(Extracted records)

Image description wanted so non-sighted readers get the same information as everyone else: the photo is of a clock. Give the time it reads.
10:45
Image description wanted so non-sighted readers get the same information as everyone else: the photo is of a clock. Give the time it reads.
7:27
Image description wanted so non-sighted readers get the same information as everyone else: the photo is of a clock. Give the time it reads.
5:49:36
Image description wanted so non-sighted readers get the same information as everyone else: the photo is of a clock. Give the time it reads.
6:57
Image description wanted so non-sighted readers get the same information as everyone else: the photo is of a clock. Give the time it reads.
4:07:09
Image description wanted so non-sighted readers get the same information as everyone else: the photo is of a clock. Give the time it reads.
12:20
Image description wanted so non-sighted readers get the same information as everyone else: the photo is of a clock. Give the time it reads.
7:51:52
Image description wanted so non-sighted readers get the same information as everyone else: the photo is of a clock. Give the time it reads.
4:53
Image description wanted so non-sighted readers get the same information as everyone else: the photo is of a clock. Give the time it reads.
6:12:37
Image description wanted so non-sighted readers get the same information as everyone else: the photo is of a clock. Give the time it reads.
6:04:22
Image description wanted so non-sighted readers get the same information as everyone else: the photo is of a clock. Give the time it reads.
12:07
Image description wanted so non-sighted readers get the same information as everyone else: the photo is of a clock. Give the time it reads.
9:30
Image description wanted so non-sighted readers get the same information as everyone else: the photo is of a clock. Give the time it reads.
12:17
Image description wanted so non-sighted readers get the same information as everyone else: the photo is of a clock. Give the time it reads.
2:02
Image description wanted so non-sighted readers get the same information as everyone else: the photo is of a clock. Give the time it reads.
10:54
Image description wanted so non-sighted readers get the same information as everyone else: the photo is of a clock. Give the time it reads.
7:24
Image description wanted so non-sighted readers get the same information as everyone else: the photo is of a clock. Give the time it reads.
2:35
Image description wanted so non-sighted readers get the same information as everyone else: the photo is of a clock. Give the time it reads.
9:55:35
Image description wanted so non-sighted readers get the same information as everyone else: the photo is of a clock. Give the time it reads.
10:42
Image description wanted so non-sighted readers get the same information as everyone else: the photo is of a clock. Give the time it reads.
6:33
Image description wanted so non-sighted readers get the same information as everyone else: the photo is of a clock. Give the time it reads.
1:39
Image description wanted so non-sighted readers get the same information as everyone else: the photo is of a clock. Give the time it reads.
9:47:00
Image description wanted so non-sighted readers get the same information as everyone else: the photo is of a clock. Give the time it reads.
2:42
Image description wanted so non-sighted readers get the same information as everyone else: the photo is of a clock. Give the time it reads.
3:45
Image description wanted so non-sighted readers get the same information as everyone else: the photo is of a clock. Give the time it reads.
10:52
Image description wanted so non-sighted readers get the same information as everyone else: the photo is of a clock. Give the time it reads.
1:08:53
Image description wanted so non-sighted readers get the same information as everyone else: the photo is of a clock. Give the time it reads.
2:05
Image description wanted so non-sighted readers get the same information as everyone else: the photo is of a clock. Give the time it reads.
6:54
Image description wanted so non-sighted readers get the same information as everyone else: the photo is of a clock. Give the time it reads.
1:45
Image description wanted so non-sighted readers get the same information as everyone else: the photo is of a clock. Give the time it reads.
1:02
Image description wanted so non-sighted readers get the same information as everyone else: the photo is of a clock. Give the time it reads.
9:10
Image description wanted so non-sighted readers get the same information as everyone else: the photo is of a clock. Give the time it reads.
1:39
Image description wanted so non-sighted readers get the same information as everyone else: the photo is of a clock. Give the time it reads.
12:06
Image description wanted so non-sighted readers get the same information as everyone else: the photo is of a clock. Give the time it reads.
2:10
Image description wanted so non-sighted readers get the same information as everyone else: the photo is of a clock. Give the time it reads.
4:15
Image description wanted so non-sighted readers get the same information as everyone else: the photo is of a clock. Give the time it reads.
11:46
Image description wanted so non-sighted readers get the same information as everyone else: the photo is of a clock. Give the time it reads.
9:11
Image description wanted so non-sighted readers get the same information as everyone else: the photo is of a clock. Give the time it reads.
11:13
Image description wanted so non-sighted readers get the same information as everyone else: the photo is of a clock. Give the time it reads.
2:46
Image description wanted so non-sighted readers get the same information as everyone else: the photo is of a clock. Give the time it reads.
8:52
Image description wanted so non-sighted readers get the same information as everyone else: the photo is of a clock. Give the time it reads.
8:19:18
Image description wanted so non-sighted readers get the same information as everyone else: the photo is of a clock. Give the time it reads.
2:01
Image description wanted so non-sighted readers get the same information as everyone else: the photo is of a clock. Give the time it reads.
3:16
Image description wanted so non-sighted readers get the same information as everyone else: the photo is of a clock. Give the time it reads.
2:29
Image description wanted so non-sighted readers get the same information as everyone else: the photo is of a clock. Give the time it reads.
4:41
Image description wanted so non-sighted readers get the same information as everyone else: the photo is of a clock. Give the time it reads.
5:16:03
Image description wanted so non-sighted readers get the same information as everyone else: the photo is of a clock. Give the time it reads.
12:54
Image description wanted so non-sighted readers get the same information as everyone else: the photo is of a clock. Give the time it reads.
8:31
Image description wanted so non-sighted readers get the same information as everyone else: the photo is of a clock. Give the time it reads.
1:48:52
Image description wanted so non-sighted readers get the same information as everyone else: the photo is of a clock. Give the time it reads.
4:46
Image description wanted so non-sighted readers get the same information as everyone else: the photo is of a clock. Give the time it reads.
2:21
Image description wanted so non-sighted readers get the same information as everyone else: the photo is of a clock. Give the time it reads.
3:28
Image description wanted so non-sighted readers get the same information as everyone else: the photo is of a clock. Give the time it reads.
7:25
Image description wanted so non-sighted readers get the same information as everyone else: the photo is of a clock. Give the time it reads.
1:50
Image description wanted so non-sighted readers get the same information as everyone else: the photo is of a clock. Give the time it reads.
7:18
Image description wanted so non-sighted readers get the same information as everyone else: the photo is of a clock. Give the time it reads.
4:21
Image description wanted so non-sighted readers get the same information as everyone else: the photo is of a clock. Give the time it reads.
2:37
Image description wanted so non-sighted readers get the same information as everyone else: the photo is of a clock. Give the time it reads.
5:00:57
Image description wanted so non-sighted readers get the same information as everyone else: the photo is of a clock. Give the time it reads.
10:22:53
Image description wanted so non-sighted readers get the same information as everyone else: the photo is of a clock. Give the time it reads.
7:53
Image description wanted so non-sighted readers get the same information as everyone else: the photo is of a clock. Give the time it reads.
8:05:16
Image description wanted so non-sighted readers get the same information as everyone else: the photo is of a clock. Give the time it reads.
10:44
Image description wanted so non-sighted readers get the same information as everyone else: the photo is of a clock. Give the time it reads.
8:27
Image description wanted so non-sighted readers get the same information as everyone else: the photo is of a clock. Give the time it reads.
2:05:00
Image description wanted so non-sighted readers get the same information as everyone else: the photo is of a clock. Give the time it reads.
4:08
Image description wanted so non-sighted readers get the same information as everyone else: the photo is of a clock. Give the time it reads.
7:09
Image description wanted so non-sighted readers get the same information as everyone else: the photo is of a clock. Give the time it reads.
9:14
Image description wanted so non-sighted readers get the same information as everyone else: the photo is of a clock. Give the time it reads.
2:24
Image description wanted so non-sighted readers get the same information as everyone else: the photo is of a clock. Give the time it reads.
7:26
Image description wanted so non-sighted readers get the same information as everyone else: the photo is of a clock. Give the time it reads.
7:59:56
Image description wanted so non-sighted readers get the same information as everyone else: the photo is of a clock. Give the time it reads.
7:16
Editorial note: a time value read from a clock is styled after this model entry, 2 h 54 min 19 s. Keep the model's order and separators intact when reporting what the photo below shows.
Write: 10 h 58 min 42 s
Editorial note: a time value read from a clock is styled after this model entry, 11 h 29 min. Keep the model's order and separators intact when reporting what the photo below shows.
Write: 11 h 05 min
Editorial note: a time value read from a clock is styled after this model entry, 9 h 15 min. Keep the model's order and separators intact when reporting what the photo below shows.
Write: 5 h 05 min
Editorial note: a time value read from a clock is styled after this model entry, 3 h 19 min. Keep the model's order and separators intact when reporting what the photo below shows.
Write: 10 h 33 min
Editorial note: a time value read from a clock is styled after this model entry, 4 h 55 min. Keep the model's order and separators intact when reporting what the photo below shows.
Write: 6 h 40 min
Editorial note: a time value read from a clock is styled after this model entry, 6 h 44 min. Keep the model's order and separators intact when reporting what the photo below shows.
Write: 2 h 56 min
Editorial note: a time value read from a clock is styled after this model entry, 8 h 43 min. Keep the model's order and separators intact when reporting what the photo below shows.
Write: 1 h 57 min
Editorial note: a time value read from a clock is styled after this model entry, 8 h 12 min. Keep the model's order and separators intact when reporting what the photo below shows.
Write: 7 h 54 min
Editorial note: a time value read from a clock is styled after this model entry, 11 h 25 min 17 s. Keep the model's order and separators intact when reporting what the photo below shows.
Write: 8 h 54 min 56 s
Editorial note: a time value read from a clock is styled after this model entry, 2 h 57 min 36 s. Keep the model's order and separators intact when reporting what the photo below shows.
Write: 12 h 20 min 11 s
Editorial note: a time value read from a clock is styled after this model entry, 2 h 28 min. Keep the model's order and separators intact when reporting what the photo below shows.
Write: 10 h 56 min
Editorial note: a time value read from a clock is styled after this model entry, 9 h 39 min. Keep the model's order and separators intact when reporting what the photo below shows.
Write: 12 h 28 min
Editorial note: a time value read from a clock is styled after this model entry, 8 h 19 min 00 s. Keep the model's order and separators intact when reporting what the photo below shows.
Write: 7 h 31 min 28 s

◆ **WORK TO BE COMPLETED**
Print, without any change, the lines that open with the one containing "15 min. Keep" and close with the one containing "Write: 1 h 57 min", including both of those lines.

◆ **ANSWER TO THE PROBLEM**
Editorial note: a time value read from a clock is styled after this model entry, 9 h 15 min. Keep the model's order and separators intact when reporting what the photo below shows.
Write: 5 h 05 min
Editorial note: a time value read from a clock is styled after this model entry, 3 h 19 min. Keep the model's order and separators intact when reporting what the photo below shows.
Write: 10 h 33 min
Editorial note: a time value read from a clock is styled after this model entry, 4 h 55 min. Keep the model's order and separators intact when reporting what the photo below shows.
Write: 6 h 40 min
Editorial note: a time value read from a clock is styled after this model entry, 6 h 44 min. Keep the model's order and separators intact when reporting what the photo below shows.
Write: 2 h 56 min
Editorial note: a time value read from a clock is styled after this model entry, 8 h 43 min. Keep the model's order and separators intact when reporting what the photo below shows.
Write: 1 h 57 min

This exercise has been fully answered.